ROMA/ローマ (2018):映画短評
ROMA/ローマ (2018)ライター5人の平均評価: 4.8
パンを主体とする彷徨うキャメラが、翻弄される市民の内面を表す
政情不安が生活に忍び寄る70年代初めのメキシコ市ローマ地区。中流家庭で働く若き家政婦を主人公に描かれる日常。さざ波を立てるのは男の身勝手さ。階層人種の壁を越え一体感を強めていく人々の姿が愛おしい。キュアロンの幼少期の半自伝。劇中の『宇宙からの脱出』は『ゼロ・グラビティ』へ、「血の木曜日」は『トゥモロー・ワールド』へと繋がり、作家的原点を示す。パンを主体とする彷徨うようなモノクロ撮影のキャメラが、翻弄される市民の右往左往に重なる。Netflix製作と呼ぶのは正確じゃない。1500万ドルで製作されたインディーズ映画であり、買い手が付かず配給権等を2000万ドルで買い取ったのがNetflixだ。
Netflixの本気度をまざまざと感じさせる大傑作
なんと情感豊かで美しい映画だろう。舞台はメキシコ・シティのローマ地区、時代は左翼運動が盛り上がる’70~’71年、物語は裕福な白人家庭の家政婦として働く先住民女性クレオの日常だ。浮かび上がるのは、メキシコ社会の男性優位主義と階級格差。妊娠が発覚したクレオは武道家の恋人に捨てられ、雇い主のエリート医師は若い女に走って家族のもとを去る。そして、身勝手な男に傷つけられた女子供たちは、いつしか階級の壁を乗り越えて互いに寄り添っていくのだ。ドキュメンタリー・タッチのモノクロ映像は、ネオレアリスモ的であると同時にヌーヴェルヴァーグ的でもあり、アルフォンソ・キュアロン監督の作家的なルーツが垣間見える。
目の前に広がる世界の豊穣さが沁み込んでくる
映し出される世界の豊穣さが沁み込んでくる。廊下を水で洗う、洗濯物を干す、という日常的な所作から、人々の集団が走る、海の波が満ちて引く、などの大きな波動まで、画面に映し出されていく多様な動きが、すべて等価で豊かさに満ちている。中流家庭に住み込みで働く女性クレオは、世界をそのようなものとして感じているのだ。画面を見ながら、その感覚を共有することが出来る。

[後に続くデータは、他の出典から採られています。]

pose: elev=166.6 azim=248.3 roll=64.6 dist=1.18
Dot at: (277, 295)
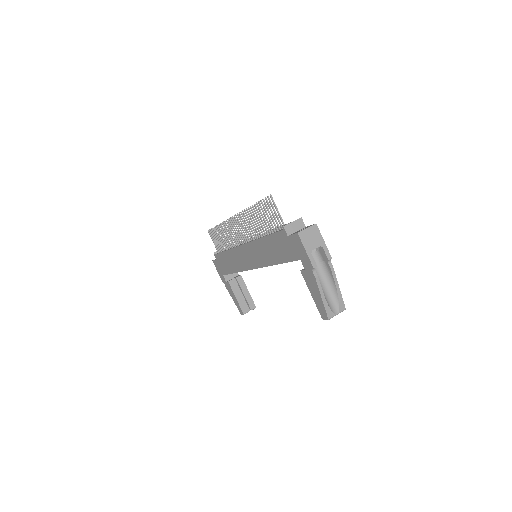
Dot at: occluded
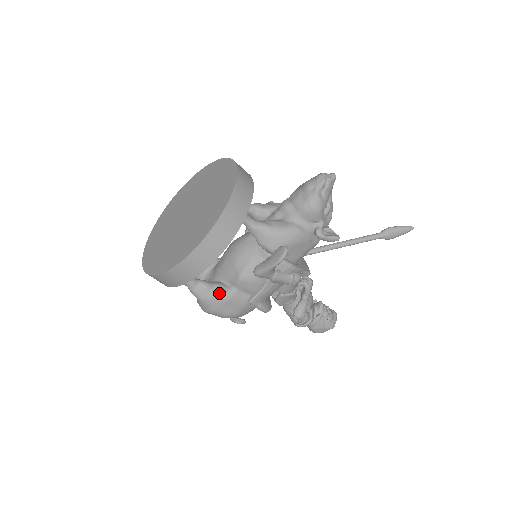
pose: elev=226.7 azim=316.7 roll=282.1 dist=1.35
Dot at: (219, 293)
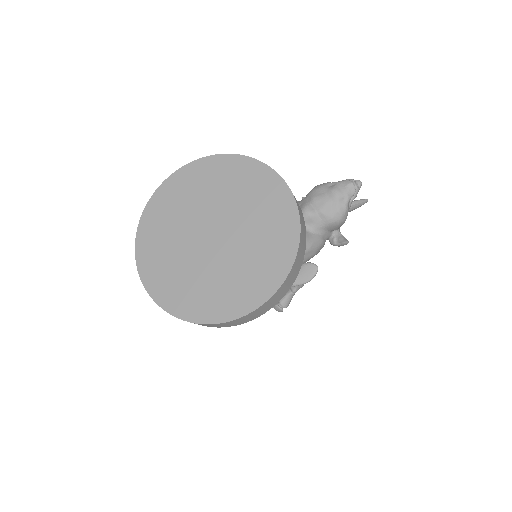
Dot at: occluded
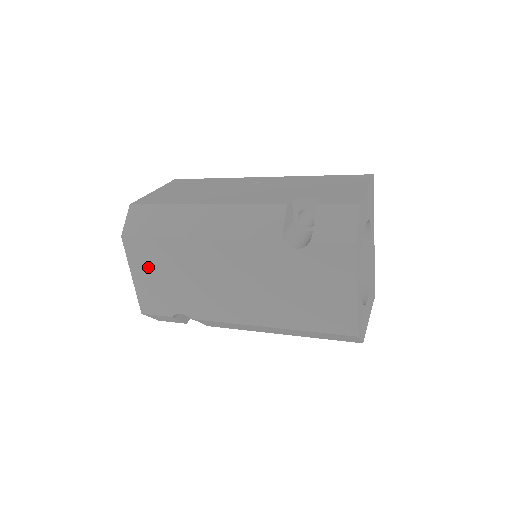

アルフォンソ・キュアロンが監督・脚本・撮影を担当、彼の個人的体験を反映させて、1970年代初頭のメキシコシティ、ローマ地区のある家で暮らす人々を描く。人々の年齢や人種、階級などに差異はあるが、彼らが感じる喜び、悲しみ、愛に変わりはない。
日常の風景に神は宿る…。息をのむ映像詩
床を掃除しながら静かに水が流れる。その冒頭映像が「流れゆく人生」を予感させるように、住み込みメイドの主人公=「個」の目線に、大事件を含めた外の世界を絡め、人はこの世になぜ生まれてきたのかも考えさせる、荘厳なテーマが浮き出してくる。

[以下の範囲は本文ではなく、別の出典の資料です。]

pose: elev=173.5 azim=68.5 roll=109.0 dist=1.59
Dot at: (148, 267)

キュアロン監督は盟友のエマニュエル・ルベツキではなく、自ら撮影監督も兼ね、よりミニマムでパーソナルな視点を追求。カメラのゆっくりと、わずかな動きが物語を語る部分もある。終盤のあるシーンなど、いったいどう撮ったのかわからない危うさで、想定外の衝撃を受けた。モノクロなのに色彩が見える奇跡もあり、Netflix作品だがとにかく没入できる大画面で観ることを強くオススメする。
日陰の人に焦点を当てる、詩的で私的な大傑作
主人公は住み込みのメイド。彼女はネイティブで、雇い主の家族はメキシコ人ながら肌の色が白い。70年代のメキシコシティを舞台だが、このような格差、「隠れた人々」は、もちろん今も存在する。そんな彼女の日常を、優しい眼差しで、急ぐことなく緩やかに見つめていくのが、この映画。途中、当時、メキシコシティを揺るがせた事件がパーソナルな視点で描写されていくのも興味深い。まさに、キュアロンでなければ作れない、詩的で私的な、いつまでも余韻が残る大傑作だ。映像の美しさにも圧巻される。登場する男たちがみんな酷いのだが、自分も男でありつつそれをやってみせたのもまたかっこいい。